TASK DIRECTIONS: Begin with the line containing "[436,443,441,448] , ->" and end with the last line of the data below; return those lines exactly, and only those.

======== EXERCISE INPUT

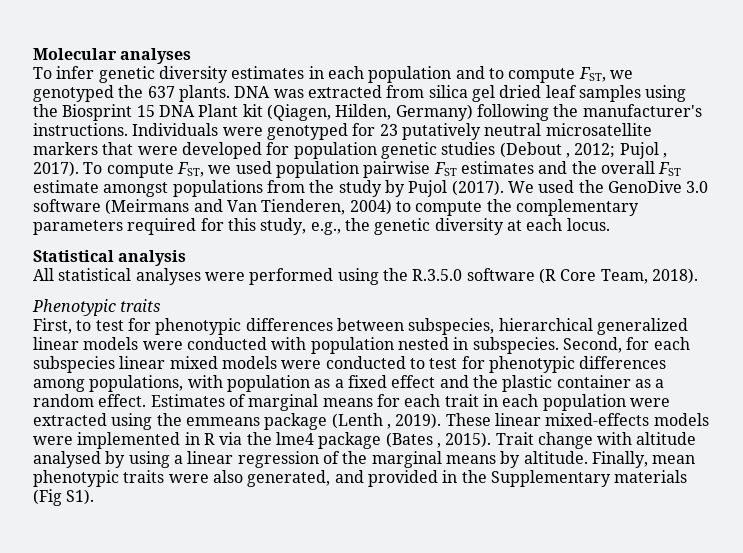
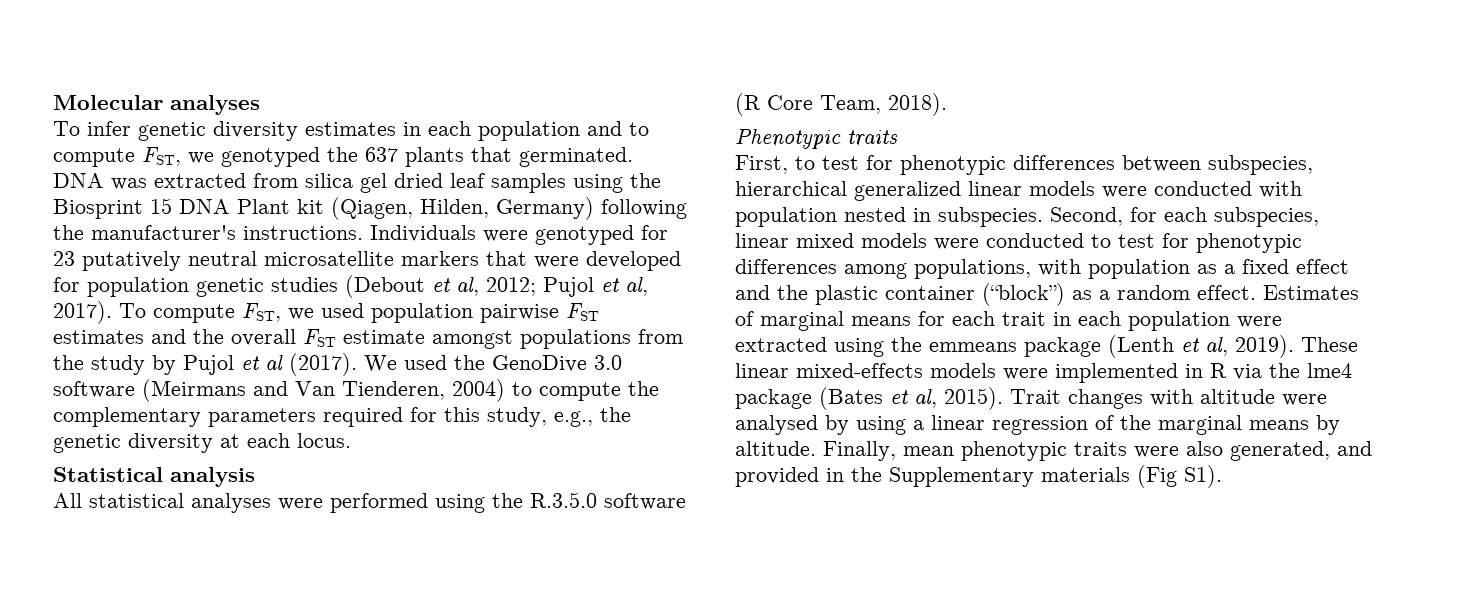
[178,85,230,102] plants. -> [405,147,633,167] plants that germinated.
[565,142,667,159] , 2012; Pujol , -> [432,277,648,297] et al, 2012; Pujol et al,
(448, 188) none -> [241,355,283,371] et al
[33,356,115,373] subspecies -> [1214,207,1319,227] subspecies,
(631, 381) none -> [982,283,1065,306] (“block”)
[386,424,391,429] , -> [1181,337,1228,356] et al,
[436,443,441,448] , -> [890,389,937,408] et al,
[537,432,593,449] change -> [1068,389,1143,409] changes
(697, 438) none -> [1282,394,1327,406] were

================

THE ANSWER:
[436,443,441,448] , -> [890,389,937,408] et al,
[537,432,593,449] change -> [1068,389,1143,409] changes
(697, 438) none -> [1282,394,1327,406] were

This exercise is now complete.